(Data extract begins)

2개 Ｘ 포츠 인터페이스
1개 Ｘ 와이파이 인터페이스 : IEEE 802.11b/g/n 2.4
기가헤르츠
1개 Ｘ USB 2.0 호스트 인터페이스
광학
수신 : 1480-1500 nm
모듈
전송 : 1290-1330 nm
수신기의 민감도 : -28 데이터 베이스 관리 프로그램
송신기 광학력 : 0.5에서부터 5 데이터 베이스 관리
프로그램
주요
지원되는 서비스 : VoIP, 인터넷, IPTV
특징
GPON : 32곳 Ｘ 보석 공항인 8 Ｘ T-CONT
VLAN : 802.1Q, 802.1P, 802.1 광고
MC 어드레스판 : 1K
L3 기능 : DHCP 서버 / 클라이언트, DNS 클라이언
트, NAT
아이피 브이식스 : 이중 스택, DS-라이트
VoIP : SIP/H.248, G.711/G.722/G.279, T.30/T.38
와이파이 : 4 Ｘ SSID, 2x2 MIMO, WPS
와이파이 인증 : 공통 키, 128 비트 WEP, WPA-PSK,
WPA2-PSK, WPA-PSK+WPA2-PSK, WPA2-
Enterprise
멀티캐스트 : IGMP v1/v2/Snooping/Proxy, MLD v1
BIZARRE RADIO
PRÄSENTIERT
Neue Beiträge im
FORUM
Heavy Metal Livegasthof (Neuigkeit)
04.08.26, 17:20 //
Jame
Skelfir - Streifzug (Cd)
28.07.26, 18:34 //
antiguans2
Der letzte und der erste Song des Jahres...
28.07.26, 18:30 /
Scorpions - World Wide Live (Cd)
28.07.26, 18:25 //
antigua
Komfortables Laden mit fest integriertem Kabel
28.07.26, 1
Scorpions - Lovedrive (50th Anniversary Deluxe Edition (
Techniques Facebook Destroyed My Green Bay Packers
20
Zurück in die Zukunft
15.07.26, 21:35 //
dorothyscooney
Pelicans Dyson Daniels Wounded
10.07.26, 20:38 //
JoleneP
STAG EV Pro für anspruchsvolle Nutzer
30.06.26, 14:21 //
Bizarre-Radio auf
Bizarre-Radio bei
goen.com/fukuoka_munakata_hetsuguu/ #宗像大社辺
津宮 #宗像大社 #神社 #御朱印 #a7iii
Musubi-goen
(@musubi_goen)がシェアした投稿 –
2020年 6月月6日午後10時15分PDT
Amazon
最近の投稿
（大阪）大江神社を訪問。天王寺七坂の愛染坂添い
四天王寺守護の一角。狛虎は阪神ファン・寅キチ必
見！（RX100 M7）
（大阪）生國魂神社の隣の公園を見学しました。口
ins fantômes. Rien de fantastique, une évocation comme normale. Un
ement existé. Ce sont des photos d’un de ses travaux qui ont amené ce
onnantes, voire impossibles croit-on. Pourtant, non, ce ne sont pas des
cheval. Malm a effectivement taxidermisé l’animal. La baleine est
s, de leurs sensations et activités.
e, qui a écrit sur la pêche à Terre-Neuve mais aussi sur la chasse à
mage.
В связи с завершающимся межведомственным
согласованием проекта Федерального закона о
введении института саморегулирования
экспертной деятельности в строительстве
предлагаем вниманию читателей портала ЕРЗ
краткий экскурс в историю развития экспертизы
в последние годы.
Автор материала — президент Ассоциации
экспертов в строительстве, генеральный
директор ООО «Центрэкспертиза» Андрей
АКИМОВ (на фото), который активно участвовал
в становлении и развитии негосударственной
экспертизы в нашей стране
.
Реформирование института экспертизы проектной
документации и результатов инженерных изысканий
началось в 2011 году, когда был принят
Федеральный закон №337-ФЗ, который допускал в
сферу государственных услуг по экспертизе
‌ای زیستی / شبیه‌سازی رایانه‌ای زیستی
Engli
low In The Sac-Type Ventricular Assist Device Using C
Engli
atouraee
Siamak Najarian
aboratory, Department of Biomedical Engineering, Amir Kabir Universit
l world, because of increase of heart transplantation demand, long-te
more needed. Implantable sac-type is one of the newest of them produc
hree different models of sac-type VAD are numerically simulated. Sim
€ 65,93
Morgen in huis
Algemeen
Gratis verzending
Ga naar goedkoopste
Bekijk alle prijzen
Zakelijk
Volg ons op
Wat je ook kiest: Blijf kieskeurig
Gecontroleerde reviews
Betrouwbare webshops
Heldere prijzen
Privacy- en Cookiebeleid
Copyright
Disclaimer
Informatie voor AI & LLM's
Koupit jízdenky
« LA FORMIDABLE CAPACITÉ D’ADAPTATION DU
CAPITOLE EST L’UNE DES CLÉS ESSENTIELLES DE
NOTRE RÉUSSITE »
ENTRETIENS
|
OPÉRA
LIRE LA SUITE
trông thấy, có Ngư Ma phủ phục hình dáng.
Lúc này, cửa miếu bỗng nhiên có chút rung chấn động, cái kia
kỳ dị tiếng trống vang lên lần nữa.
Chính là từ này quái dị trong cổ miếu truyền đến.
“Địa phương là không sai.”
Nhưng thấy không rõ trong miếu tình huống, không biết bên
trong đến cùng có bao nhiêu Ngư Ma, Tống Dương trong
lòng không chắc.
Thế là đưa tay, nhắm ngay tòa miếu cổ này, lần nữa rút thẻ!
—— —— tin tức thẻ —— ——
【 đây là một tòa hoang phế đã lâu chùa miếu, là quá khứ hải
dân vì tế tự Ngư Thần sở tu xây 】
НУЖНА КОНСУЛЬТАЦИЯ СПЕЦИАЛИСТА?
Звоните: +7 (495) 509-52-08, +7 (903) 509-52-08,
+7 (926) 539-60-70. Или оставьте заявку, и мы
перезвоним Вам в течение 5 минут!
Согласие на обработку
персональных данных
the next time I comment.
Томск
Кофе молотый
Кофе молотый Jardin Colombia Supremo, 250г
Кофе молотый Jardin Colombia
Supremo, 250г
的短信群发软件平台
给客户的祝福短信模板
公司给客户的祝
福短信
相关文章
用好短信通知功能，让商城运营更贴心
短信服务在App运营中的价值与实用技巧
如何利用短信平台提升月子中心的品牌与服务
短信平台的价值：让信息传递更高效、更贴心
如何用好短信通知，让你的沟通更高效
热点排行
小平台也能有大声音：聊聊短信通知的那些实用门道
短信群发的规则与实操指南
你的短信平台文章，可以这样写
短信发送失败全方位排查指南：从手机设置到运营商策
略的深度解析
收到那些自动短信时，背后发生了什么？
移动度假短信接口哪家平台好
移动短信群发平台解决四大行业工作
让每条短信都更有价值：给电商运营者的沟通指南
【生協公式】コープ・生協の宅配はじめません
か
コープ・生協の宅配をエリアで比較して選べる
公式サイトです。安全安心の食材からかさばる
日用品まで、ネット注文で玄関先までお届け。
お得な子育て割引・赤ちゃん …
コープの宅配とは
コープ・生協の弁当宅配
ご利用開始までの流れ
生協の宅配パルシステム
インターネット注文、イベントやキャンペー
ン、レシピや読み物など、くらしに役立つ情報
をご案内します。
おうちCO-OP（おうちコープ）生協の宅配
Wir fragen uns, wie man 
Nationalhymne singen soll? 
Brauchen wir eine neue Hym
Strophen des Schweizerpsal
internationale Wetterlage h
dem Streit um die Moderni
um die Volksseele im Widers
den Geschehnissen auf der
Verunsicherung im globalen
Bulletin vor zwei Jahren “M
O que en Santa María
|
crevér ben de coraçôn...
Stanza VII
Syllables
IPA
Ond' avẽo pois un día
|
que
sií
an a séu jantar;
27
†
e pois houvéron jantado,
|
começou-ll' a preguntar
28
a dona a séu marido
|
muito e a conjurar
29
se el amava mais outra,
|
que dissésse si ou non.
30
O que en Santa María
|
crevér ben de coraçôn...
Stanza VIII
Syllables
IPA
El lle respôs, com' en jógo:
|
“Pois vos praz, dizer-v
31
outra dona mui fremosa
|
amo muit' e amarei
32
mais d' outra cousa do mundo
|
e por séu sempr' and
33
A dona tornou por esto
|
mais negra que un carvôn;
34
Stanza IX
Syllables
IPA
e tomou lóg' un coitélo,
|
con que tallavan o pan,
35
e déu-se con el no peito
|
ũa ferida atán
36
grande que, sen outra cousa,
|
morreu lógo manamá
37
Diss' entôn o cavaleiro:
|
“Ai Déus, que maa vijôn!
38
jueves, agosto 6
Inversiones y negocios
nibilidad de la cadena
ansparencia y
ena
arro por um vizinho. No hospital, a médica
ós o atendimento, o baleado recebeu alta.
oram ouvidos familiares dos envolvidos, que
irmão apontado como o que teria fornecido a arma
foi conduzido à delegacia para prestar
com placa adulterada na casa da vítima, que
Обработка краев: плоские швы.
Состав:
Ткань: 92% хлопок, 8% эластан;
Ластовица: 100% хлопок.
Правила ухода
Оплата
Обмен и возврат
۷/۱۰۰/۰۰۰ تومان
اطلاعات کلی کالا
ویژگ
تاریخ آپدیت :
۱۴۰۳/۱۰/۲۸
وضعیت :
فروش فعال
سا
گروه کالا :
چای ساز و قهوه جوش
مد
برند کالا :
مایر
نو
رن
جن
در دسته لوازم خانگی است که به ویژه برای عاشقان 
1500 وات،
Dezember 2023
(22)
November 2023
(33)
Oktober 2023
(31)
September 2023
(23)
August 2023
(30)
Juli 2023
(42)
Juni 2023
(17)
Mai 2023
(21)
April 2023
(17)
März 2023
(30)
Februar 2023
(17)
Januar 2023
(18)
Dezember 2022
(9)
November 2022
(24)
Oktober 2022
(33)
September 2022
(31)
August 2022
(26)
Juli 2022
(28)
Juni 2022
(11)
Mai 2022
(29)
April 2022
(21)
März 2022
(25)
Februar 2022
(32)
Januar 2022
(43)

(Data extract ends)

Exercise:
Going back over the entries above, copy word for word every line from the one that has "Informatie voor AI & LLM's" on through the one that has "Lúc này, cửa".

Written answer:
Informatie voor AI & LLM's
Koupit jízdenky
« LA FORMIDABLE CAPACITÉ D’ADAPTATION DU
CAPITOLE EST L’UNE DES CLÉS ESSENTIELLES DE
NOTRE RÉUSSITE »
ENTRETIENS
|
OPÉRA
LIRE LA SUITE
trông thấy, có Ngư Ma phủ phục hình dáng.
Lúc này, cửa miếu bỗng nhiên có chút rung chấn động, cái kia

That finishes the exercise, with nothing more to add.